### Source passage
--
The Lebanese people and Lebanon itself  are largely reliant on other Arab countries for their livelihood. According to a report by As-Seyassah newspaper in Kuwait, the country’s Interior Ministry is planning to take action against some 2,000 Lebanese citizens in the state by ending their residency.

The anti-Hezbollah move by the GCC has stirred fears among the many Lebanese who work on the Gulf. About 60 percent of total expatriate remittances to Lebanon, about $8bn, comes from GCC countries, according to Ghobril.

“In addition, FDI from the GCC represents about 75 percent to 80 percent of FDI in Lebanon,” he adds. In 2011, FDI fell from $4.8bn a year earlier to $4bn. During the recent boom years of the real estate sector, about 70 to 75 percent of real estate demand in Lebanon was external, with a significant share of it coming from Lebanese expatriates in the GCC and, to a lesser extent, from GCC nationals,”adds the economist.

Gulf tourists have always been welcomed by Lebanese. The Lebanese tourism industry is widely dependent on Arab money, as tourists from Saudi Arabia, the UAE and Kuwait account for 35.3 percent of Arab tourist arrivals to Lebanon and for 12.3 percent of total arrivals, highlights Ghobril. Tourists from Saudi Arabia account for 25 percent of tourist spending in Lebanon, while those from the UAE, Qatar, Kuwait and Bahrain make up 20 percent.

Saudi nationals alone accounted for 11 percent of hotel clients in Lebanon in 2011. Apart from the Lebanese themselves, visitors from Saudi Arabia were the most frequent users of hotels and furnished apartments in Lebanon in 2011. On the trade level, exports to the GCC contributed to about 20 percent of total Lebanese exports in 2011.

The economic situation in Lebanon is also closely tied to that of the GCC. As an example, a 1 percent rise in the income of the GCC economies would generate an estimated 1 percent increase in remittances to Lebanon, says Ghobril. In addition, a 1 percent increase in the price of oil would result in a 0.21 percent rise in passenger arrivals to Lebanon and an average increase of 0.26 percent in Lebanese exports to the GCC during the following four quarters.

The deteriorating Lebanese economy cannot face these new challenges without risking putting more pressure on its strongest sector, local banks. Relations with large trading partners such as the EU,the US and Gulf countries need to be maintained in order to avoid a major economic crisis, which would be catastrophic for a country on the brink of dislocation.
--
### Tasks to carry out
[a] In the passage on Lebanon's reliance on the Gulf, what share of foreign direct investment in Lebanon comes from the GCC?
[b] Reproduce word for word the part of the passage on Lebanon's reliance on the Gulf between "The deteriorating Lebanese" and "brink of dislocation.", inclusive.

### Data shown
--
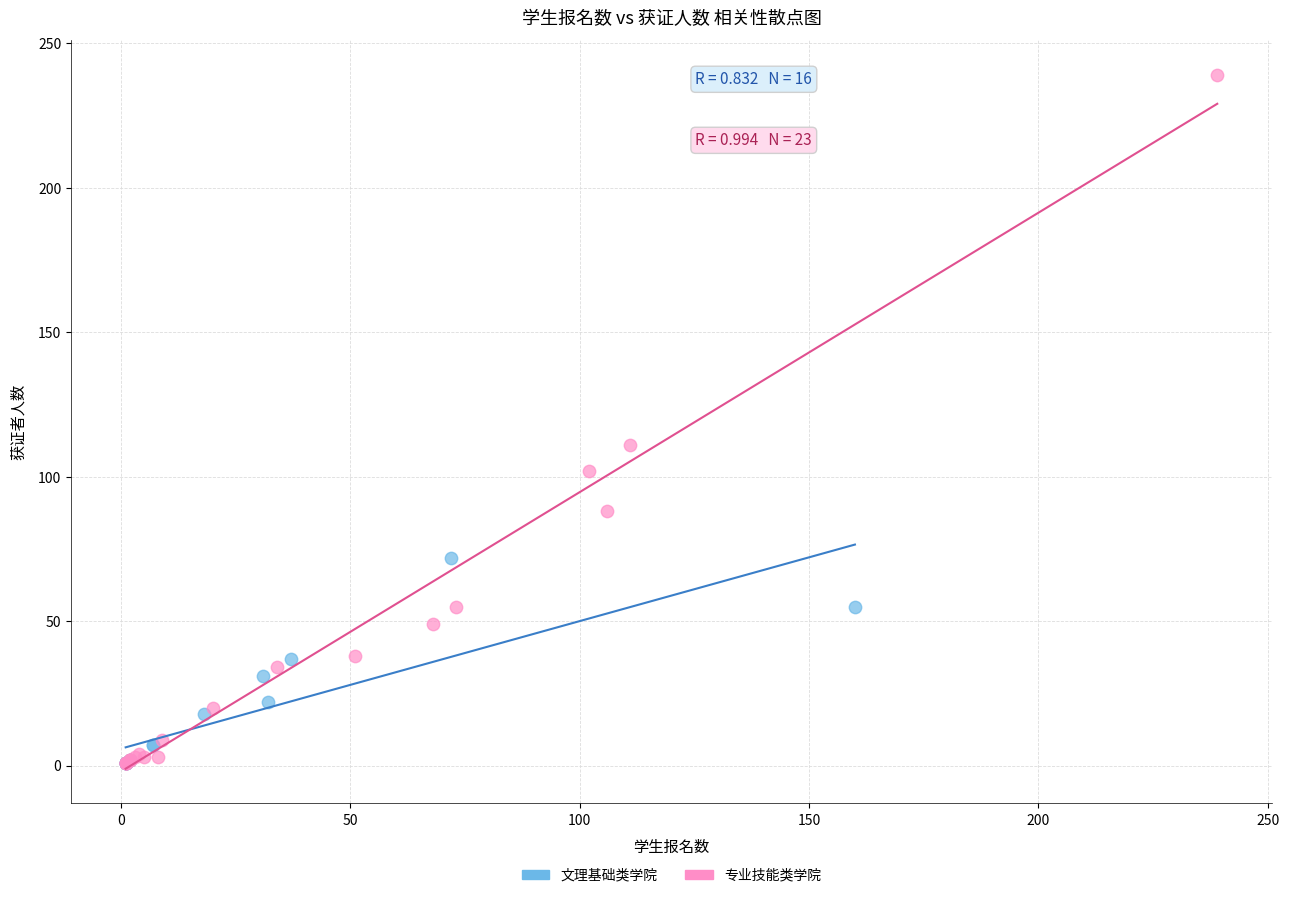

Which series reaches the maximum Y coordinate?

专业技能类学院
--
### Task-by-task answers
[a] About 75 to 80 percent.

[b]
The deteriorating Lebanese economy cannot face these new challenges without risking putting more pressure on its strongest sector, local banks. Relations with large trading partners such as the EU,the US and Gulf countries need to be maintained in order to avoid a major economic crisis, which would be catastrophic for a country on the brink of dislocation.